World-first 'bionic bra' inches closer to reality
A 'Bionic Bra' that automatically tightens in response to breast movement is one step closer to reality with the development of a new prototype.
The bra, made using intelligent components, was discussed at the 9th Australasian Biomechanics Conference (ABC9) at UOW from Sunday 30 November to Tuesday 2 December.
Work first started on the Bionic Bra more than fifteen years ago. However, technology is only starting to catch up with the researchers' imaginations.
Professor Gordon Wallace, Executive Research Director of the Australian Research Council Centre of Excellence for Electromaterials Science based at UOW, said the Bionic Bra team has recently discovered new actuators and sensing technologies that will bring the bra to life.
"Our ability to make things from advanced materials has been greatly enhanced recently with the advent of new approaches to fabrication. The advent of approaches such as 3D printing has enabled us to assemble structures containing new sensing technologies to more accurately monitor movement and new artificial muscle technologies to control it. These advances have inspired us to (re)confront the challenges involved in creating the Bionic Bra," Professor Wallace said.
Professor Julie Steele, Director of Breast Research Australia (BRA) based at UOW, has been working with Professor Wallace on the bra since its inception. She has also been investigating the movement of women's breast during physical activity for more than 15 years. She said without the right breast support, long-term damage can be done, including numbness in the fingers caused by compression of nerves on the shoulders, as well as neck and back pain.
"Unfortunately, the most supportive sports bras tend to be the most uncomfortable to wear. Making matters worse, BRA research has found that 85 per cent of women are wearing bras that do not fit or support their breasts correctly."
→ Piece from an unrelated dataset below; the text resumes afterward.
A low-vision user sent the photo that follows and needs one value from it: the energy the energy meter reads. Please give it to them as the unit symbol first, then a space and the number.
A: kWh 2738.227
While vast improvements have been made recently to the design of the Bionic Bra, the researchers say there are still some kinks to iron out.
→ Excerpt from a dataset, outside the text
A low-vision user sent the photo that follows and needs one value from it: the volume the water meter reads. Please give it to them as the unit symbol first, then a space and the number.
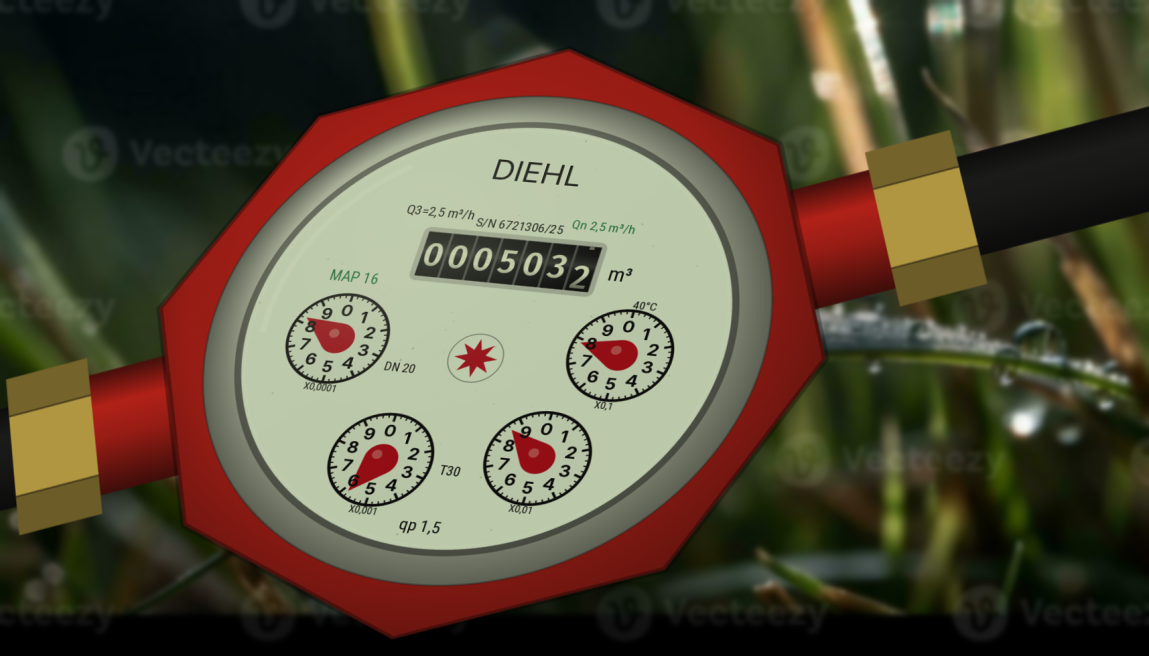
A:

"Although we have made substantial progress, we still have a way to go before the Bionic Bra can be taken from the bench top to the washing machine. However, when finished, the Bionic Bra will transform bra design," Professor Steele said.
"Results indicate that our technologies can sense breast motion and provide additional breast support. The challenge now is to integrate these technologies into a functional, comfortable bra," Bionic Bra team member Dr Sheridan Gho said.
Professor Wallace will describe recent Bionic Bra developments in the Opening Keynote Address of the 9th Australasian Biomechanics Conference. Research to measure the effectiveness of rugby headgear, rethink the rules around junior fast bowlers in cricket and assess risk of injury in aerial surfing will also be discussed at the Conference.